Crash in v2.9 on Azure

Came in this morning to find that PSU had crashed. When I visit the Azure website, I’m greeted with:

The specified CGI application encountered an error and the server terminated the process.

The earliest error I can find in thte logs (from sometime last Friday night) was this:

2022-04-08 11:01:17 [WARN]  (Hangfire.AutomaticRetryAttribute) Failed to process the job 'ec6b33c7-1ade-458d-95bb-f1c29d35e868': an exception occurred. Retry attempt 1 of 10 will be performed in 00:00:21.
LiteDB.LiteException
Collection '_files' lock timeout when entering in write mode after 00:01:00
   at LiteDB.Engine.LockService.EnterLock(String collectionName)
   at LiteDB.Engine.Snapshot..ctor(LockMode mode, String collectionName, HeaderPage header, UInt32 transactionID, TransactionPages transPages, LockService locker, WalIndexService walIndex, DiskReader reader, Boolean addIfNotExists)
   at LiteDB.Engine.TransactionService.<CreateSnapshot>g__create|43_0(<>c__DisplayClass43_0& )
   at LiteDB.Engine.TransactionService.CreateSnapshot(LockMode mode, String collection, Boolean addIfNotExists)
   at LiteDB.Engine.LiteEngine.<>c__DisplayClass3_0.<Delete>b__0(TransactionService transaction)
   at LiteDB.Engine.LiteEngine.AutoTransaction[T](Func`2 fn)
   at LiteDB.LiteCollection`1.Delete(BsonValue id)
   at LiteDB.LiteStorage`1.Delete(TFileId id)
   at UniversalAutomation.FileStorage`1.Delete(T item) in D:\a\universal\universal\src\UniversalAutomation.LiteDBv5\LiteDBDatabase.cs:line 328
   at UniversalAutomation.GroomService.DeleteJob(Job job) in D:\a\universal\universal\src\Universal.Server\Services\GroomService.cs:line 152
   at UniversalAutomation.GroomService.ServerWideGroom() in D:\a\universal\universal\src\Universal.Server\Services\GroomService.cs:line 134
   at UniversalAutomation.GroomService.Groom() in D:\a\universal\universal\src\Universal.Server\Services\GroomService.cs:line 167

… and this:

2022-04-09 12:02:29 [ERROR] (Hangfire.Processing.BackgroundExecution) Execution RecurringJobScheduler is in the Failed state now due to an exception, execution will be retried no more than in 00:00:04
System.Threading.SynchronizationLockException
Object synchronization method was called from an unsynchronized block of code.
   at Hangfire.MemoryStorage.Utilities.LocalLock..ctor(String resource, TimeSpan timeout)
   at Hangfire.MemoryStorage.MemoryStorageConnection.AcquireDistributedLock(String resource, TimeSpan timeout)
   at Hangfire.Server.RecurringJobScheduler.UseConnectionDistributedLock[T](JobStorage storage, Func`2 action)
   at Hangfire.Server.RecurringJobScheduler.Execute(BackgroundProcessContext context)
   at Hangfire.Server.BackgroundProcessDispatcherBuilder.ExecuteProcess(Guid executionId, Object state)
   at Hangfire.Processing.BackgroundExecution.Run(Action`2 callback, Object state)
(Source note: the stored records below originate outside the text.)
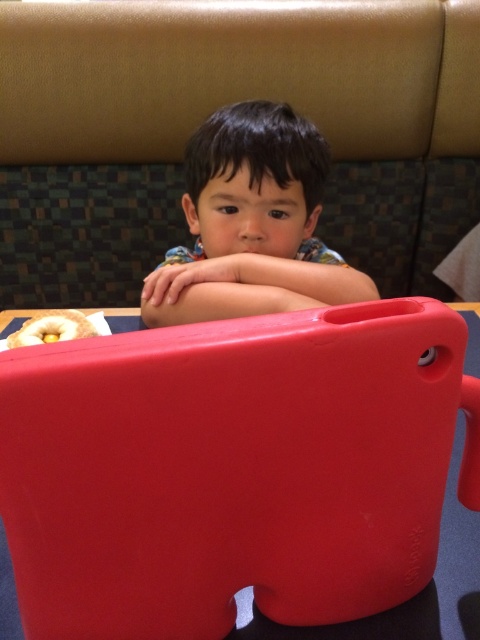
Question: Is matte black child at center to the left of glazed doughnut at lower left from the viewer's perspective?

Choices:
 (A) no
 (B) yes

Answer: (A)

Question: Among these objects, which one is farthest from the camera?

Choices:
 (A) glazed doughnut at lower left
 (B) matte black child at center

Answer: (A)

Question: Observing the image, what is the correct spatial positioning of matte black child at center in reference to glazed doughnut at lower left?

Choices:
 (A) below
 (B) above

Answer: (B)

Question: Is matte black child at center further to the viewer compared to glazed doughnut at lower left?

Choices:
 (A) yes
 (B) no

Answer: (B)

Question: Which of the following is the closest to the observer?

Choices:
 (A) (54, 316)
 (B) (217, 285)

Answer: (B)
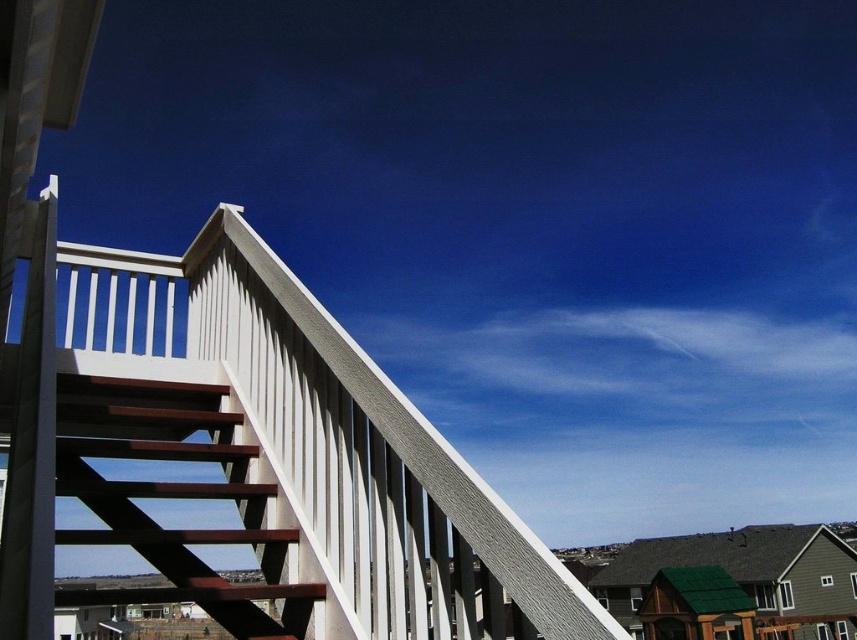
Question: Does white textured porch at upper left have a lesser width compared to brown wooden stairs at upper left?

Choices:
 (A) yes
 (B) no

Answer: (B)

Question: Does white textured porch at upper left have a lesser width compared to brown wooden stairs at upper left?

Choices:
 (A) no
 (B) yes

Answer: (A)

Question: Among these objects, which one is farthest from the camera?

Choices:
 (A) white textured porch at upper left
 (B) brown wooden stairs at upper left

Answer: (B)

Question: Which object appears farthest from the camera in this image?

Choices:
 (A) white textured porch at upper left
 (B) brown wooden stairs at upper left

Answer: (B)

Question: Does white textured porch at upper left have a lesser width compared to brown wooden stairs at upper left?

Choices:
 (A) yes
 (B) no

Answer: (B)

Question: Which point is closer to the camera?

Choices:
 (A) white textured porch at upper left
 (B) brown wooden stairs at upper left

Answer: (A)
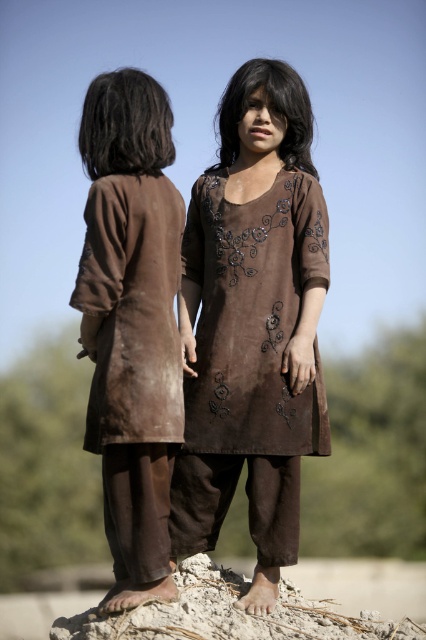
You are a photographer setting up a shoot with two children wearing brown suede dresses. The child in the brown suede dress at left is standing lower than the child in the brown suede dress at center. To ensure both are visible in the photo, where should you position your camera?

To ensure both children are visible, position the camera at a higher angle so you can see the brown suede dress at left, which is below the brown suede dress at center.

You are a fashion designer observing the two children in the image. You notice a point at coordinates (253, 324). Which child is wearing the brown suede kurta at center located nearest to this point?

The brown suede kurta at center is represented by point (253, 324), so the child wearing it is the one closest to this coordinate.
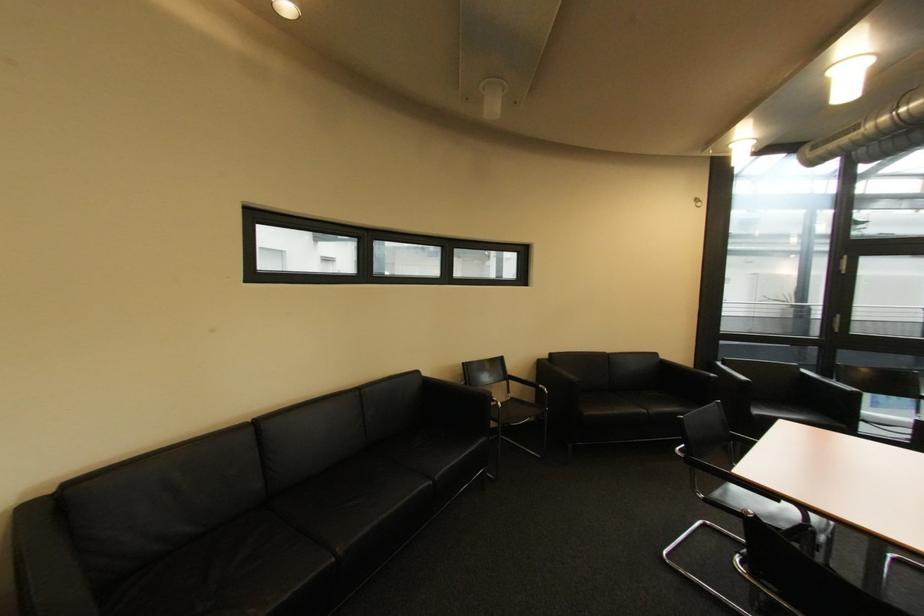
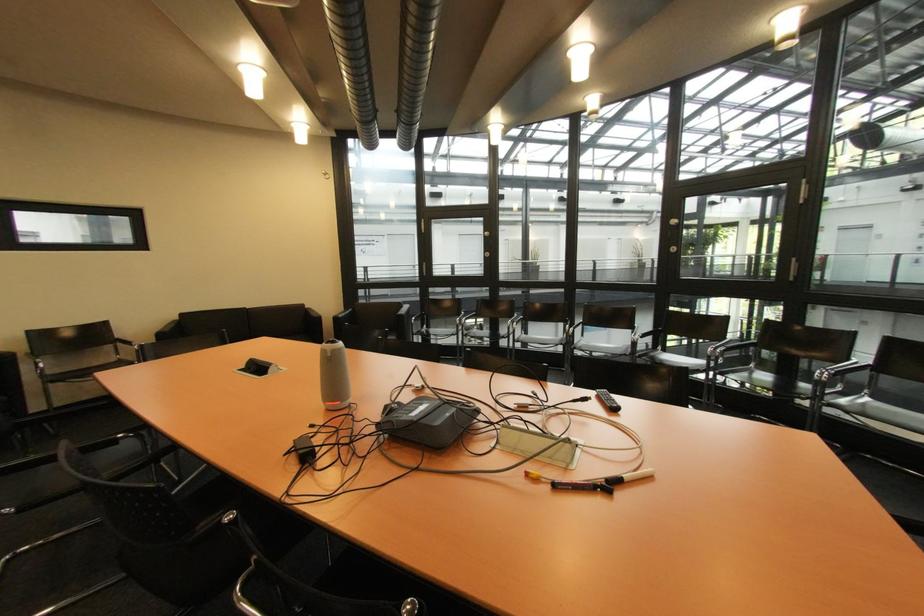
The images are taken continuously from a first-person perspective. In which direction are you moving?

The cameraman walked toward right, backward.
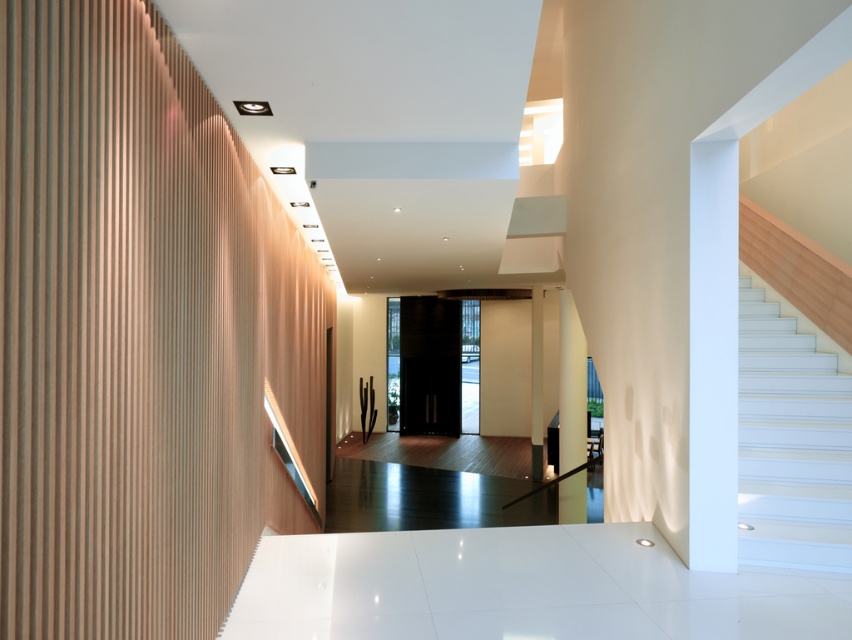
Question: Which object is farther from the camera taking this photo?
Errors like these are repeated sporadically in the log since Friday. So it’s like something’s running, but not enough to show me a UI.

I’ll restart the app, but thought I’d better report this. 2.10 has been solid all weekend.

Product: PowerShell Universal
Version: 2.9.x

It was 2.10’s time to crash over the weekend. Came in this morning to a 503 error, and a “process cannot access the file ‘D:\home\data\PowershellUniversal\database-log.db’ because it is being used by another process” error in the log.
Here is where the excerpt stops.